╭─ Texto dado
Ulises Velázquez Gil
En una de sus últimas
entrevistas, la primera actriz Ofelia Guilmain expresó toda una vida en esta
lapidaria frase: La juventud no se lleva puesta, se ejerce, y para una mujer
llena de vitalidad en el escenario, más que lapidaria, es contundente. Dentro
del mundo de las letras, sucede algo muy extraño: los noveles autores siguen
cánones de ancianos, mientras que los creadores consumados vuelven al berrinche
infantil. (Ni el justo medio se consigue ni de oídas…)
Sin embargo,
existen autores hoy consolidados que en ningún momento se tildaron de
sabihondos ni de ingenuos, sino que mantuvieron constante su pasión por la
cultura, tal es el caso del dominicano Pedro Henríquez Ureña, de quien hoy
podemos leer su inabarcable obra crítica y de creación, todavía susceptible a
sorpresas como a gratas enseñanzas. Pero esa pasión y esa maestría no se dieron
de la noche a la mañana. Sus Memorias,
Diario y Notas de viaje son la constancia de un aprendizaje
completo, a guisa de significarse en un ancho y ajeno mundo donde el “tanto
tienes, tanto vales” determina el rumbo a seguir. Y esta obra muestra otro modo
de ver un mundo. (Con calma y nos amanecemos…)
╰─
╭─ Material proporcionado
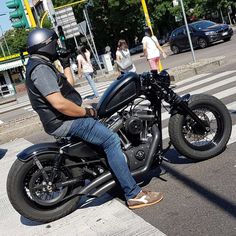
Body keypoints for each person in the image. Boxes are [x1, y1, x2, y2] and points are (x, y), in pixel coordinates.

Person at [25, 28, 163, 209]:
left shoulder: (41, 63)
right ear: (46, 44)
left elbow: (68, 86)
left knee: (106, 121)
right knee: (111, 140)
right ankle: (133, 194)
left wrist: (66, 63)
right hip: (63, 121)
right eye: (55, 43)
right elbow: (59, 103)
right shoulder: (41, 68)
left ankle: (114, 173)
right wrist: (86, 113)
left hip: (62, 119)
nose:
╰─
● **Ejercicios propuestos**
1. Copia el fragmento del texto dado que empieza con "Ulises Velázquez Gil" y continúa hasta "ni de oídas…)", cambiando "escenario" por "teatro".
2. Responde estas preguntas según el texto dado:
(a) ¿Qué actriz dijo la frase sobre la juventud?
(b) ¿Qué nacionalidad se atribuye a Pedro Henríquez Ureña?
(c) ¿Qué obras de Henríquez Ureña se presentan como constancia de su aprendizaje?

● **Soluciones**
1.
Ulises Velázquez Gil
En una de sus últimas
entrevistas, la primera actriz Ofelia Guilmain expresó toda una vida en esta
lapidaria frase: La juventud no se lleva puesta, se ejerce, y para una mujer
llena de vitalidad en el teatro, más que lapidaria, es contundente. Dentro
del mundo de las letras, sucede algo muy extraño: los noveles autores siguen
cánones de ancianos, mientras que los creadores consumados vuelven al berrinche
infantil. (Ni el justo medio se consigue ni de oídas…)

2.
(a) La frase la dijo la primera actriz Ofelia Guilmain.
(b) Se le presenta como dominicano.
(c) Se presentan sus Memorias, Diario y Notas de viaje.